[Opening Page extract section]

Best line “They mean a trip to Paris or Rome to someone else, but not
for me”
10/ I’m Not in Love 10cc
The defence mechanism of the sulky teenager. While it has been recorded as an
easy-listening number the lyric is an unconvincing shrug, overflowing into
ugliness on lines such as “I keep your picture upon my wall, it hides a
nasty stain that’s lyin’ there.” The genius of the song lies in Kevin
Godley’s vocal arrangement - made by overdubbing and looping hundreds of
different takes. Godley had dismissed singer Eric Stewart’s bossa nova demo
of the song, but both thought it was worth working on. With the help of
studio receptionist Kathy Warren (“Big boys don’t cry”), they ended up with
a masterpiece.
Best line “It’s just a silly phase I’m going through”
11/ Wichita Lineman Glen Campbell
It’s an unpromising set-up - man working up a telegraph pole misses his
girlfriend. The writer, though, was Jimmy Webb; in 1967-68 he was on a roll
with songs that were geographically specific (MacArthur Park, Galveston,
By the Time I Get to Phoenix) but emotionally as expansive as they came.
The yearning lyric is made all the more effective by alternating between the
day job (“If it snows, that stretch down south won’t ever stand the strain”)
and deep affection (“I want you for all time”). The wide-open spaces of the
arrangement are peerless - the “singing in the wires” is communicated by a
Morse code hook at the end of the chorus, and the restless coda suggests
that the image of the lineman is retreating farther into the distance.

[Closing Page extract section]
[Opening Data supplied section]

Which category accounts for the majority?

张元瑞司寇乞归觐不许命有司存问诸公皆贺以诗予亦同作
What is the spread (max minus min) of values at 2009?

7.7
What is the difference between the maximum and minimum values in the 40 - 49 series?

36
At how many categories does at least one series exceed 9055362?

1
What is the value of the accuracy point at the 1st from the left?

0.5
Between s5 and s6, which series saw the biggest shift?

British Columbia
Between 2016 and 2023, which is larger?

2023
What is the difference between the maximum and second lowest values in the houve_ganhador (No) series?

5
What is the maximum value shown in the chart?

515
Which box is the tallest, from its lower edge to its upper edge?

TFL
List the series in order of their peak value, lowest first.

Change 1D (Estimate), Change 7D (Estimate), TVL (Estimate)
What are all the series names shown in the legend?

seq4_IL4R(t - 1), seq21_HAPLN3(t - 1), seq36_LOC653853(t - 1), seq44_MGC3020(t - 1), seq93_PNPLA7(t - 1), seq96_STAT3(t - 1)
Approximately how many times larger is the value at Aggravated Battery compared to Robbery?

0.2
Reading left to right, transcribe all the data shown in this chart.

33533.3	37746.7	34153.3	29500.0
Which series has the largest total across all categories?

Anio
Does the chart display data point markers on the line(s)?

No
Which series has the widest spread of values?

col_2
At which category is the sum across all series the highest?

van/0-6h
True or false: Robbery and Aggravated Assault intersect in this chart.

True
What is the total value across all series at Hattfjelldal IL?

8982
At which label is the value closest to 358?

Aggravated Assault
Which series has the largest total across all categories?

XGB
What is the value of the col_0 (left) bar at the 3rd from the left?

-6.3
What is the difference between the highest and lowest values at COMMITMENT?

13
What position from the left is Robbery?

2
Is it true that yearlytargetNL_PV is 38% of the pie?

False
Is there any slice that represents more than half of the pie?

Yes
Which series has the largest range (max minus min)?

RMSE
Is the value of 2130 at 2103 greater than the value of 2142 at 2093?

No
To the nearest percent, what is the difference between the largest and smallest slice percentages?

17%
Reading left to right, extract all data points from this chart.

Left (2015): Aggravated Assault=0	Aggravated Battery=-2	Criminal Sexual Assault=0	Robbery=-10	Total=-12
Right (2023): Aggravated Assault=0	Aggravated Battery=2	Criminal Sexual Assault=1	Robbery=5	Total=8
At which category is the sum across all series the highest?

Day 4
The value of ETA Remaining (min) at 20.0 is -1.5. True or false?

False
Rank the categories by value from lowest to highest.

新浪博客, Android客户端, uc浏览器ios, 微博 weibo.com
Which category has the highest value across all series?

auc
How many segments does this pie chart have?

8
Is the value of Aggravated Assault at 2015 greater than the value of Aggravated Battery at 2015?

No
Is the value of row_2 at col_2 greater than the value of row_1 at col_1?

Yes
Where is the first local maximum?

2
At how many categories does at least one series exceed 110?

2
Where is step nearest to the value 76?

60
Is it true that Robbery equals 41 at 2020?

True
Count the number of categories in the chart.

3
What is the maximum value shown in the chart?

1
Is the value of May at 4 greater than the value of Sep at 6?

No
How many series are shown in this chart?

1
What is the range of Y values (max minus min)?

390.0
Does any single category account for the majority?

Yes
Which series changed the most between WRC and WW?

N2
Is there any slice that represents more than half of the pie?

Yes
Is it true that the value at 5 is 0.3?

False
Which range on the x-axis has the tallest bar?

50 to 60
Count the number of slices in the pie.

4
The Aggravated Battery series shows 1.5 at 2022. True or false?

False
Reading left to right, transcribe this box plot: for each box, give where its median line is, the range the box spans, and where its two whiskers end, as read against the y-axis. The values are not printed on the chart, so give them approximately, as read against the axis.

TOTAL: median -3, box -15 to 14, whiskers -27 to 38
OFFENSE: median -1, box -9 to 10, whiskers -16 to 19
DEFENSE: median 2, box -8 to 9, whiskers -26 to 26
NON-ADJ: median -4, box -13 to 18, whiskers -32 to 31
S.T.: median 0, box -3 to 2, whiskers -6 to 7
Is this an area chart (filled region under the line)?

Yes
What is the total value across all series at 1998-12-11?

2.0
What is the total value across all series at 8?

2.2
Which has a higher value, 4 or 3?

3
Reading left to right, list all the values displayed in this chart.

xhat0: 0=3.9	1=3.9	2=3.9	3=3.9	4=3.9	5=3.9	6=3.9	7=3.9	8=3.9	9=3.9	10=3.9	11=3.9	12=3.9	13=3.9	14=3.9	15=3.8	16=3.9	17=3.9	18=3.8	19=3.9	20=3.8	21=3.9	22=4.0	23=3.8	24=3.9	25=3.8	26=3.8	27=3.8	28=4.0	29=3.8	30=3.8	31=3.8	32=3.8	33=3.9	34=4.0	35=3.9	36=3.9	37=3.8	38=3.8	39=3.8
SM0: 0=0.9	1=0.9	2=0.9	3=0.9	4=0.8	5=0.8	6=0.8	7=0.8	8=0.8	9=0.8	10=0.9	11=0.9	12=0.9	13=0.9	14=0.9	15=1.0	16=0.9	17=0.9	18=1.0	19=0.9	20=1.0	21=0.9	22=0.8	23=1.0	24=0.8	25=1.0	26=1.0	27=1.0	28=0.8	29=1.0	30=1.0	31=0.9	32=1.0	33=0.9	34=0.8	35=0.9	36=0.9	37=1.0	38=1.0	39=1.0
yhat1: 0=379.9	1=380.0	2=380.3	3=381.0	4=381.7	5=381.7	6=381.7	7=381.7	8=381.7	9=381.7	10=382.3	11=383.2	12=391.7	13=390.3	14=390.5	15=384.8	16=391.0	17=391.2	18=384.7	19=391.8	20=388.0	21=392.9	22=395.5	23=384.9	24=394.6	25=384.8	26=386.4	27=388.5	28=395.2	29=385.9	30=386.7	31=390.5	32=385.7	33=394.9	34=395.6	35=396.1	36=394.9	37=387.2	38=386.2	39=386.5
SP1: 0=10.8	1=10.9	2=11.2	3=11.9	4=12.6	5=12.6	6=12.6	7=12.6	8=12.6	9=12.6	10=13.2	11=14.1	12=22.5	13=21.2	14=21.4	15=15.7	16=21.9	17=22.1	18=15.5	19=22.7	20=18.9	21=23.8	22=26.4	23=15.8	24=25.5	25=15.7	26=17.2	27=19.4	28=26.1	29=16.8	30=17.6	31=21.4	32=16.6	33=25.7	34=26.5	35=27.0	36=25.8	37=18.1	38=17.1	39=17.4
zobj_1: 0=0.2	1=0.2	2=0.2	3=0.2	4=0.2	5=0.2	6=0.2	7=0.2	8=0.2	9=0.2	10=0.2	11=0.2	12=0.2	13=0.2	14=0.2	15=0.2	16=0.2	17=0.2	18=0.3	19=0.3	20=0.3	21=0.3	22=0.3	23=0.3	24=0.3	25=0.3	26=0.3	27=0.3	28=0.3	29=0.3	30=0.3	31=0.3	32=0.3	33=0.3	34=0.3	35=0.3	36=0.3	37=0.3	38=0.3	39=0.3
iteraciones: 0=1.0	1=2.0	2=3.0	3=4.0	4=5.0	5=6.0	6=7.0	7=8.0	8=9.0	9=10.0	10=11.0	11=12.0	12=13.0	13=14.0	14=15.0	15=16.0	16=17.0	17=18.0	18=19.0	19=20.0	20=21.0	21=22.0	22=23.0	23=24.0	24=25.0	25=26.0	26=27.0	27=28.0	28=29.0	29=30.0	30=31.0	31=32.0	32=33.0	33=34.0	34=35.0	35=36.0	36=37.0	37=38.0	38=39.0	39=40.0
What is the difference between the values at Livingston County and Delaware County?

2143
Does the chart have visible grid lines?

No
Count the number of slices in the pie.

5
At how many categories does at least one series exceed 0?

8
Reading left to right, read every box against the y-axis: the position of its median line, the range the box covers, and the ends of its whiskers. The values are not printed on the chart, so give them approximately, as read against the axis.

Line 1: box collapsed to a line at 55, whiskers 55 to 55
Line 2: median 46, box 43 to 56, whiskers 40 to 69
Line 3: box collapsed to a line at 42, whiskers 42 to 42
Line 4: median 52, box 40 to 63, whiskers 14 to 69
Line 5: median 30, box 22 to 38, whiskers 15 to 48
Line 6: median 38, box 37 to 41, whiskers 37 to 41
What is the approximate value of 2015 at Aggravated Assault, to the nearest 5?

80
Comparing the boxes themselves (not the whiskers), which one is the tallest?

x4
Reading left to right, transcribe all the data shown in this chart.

[Closing Data supplied section]

### What you will do
1. Please translate this sentence from the song write-ups into Spanish: "The genius of the song lies in Kevin Godley's vocal arrangement - made by overdubbing and looping hundreds of different takes."
2. List every song title named in the song write-ups.
3. According to the song write-ups, in what style was Eric Stewart's demo of "I'm Not in Love"?

### Answers to the exercises
1. La genialidad de la canción reside en el arreglo vocal de Kevin Godley, creado mediante la superposición y repetición en bucle de cientos de tomas distintas.

2.
I'm Not in Love
Wichita Lineman
MacArthur Park
Galveston
By the Time I Get to Phoenix

3. Bossa nova.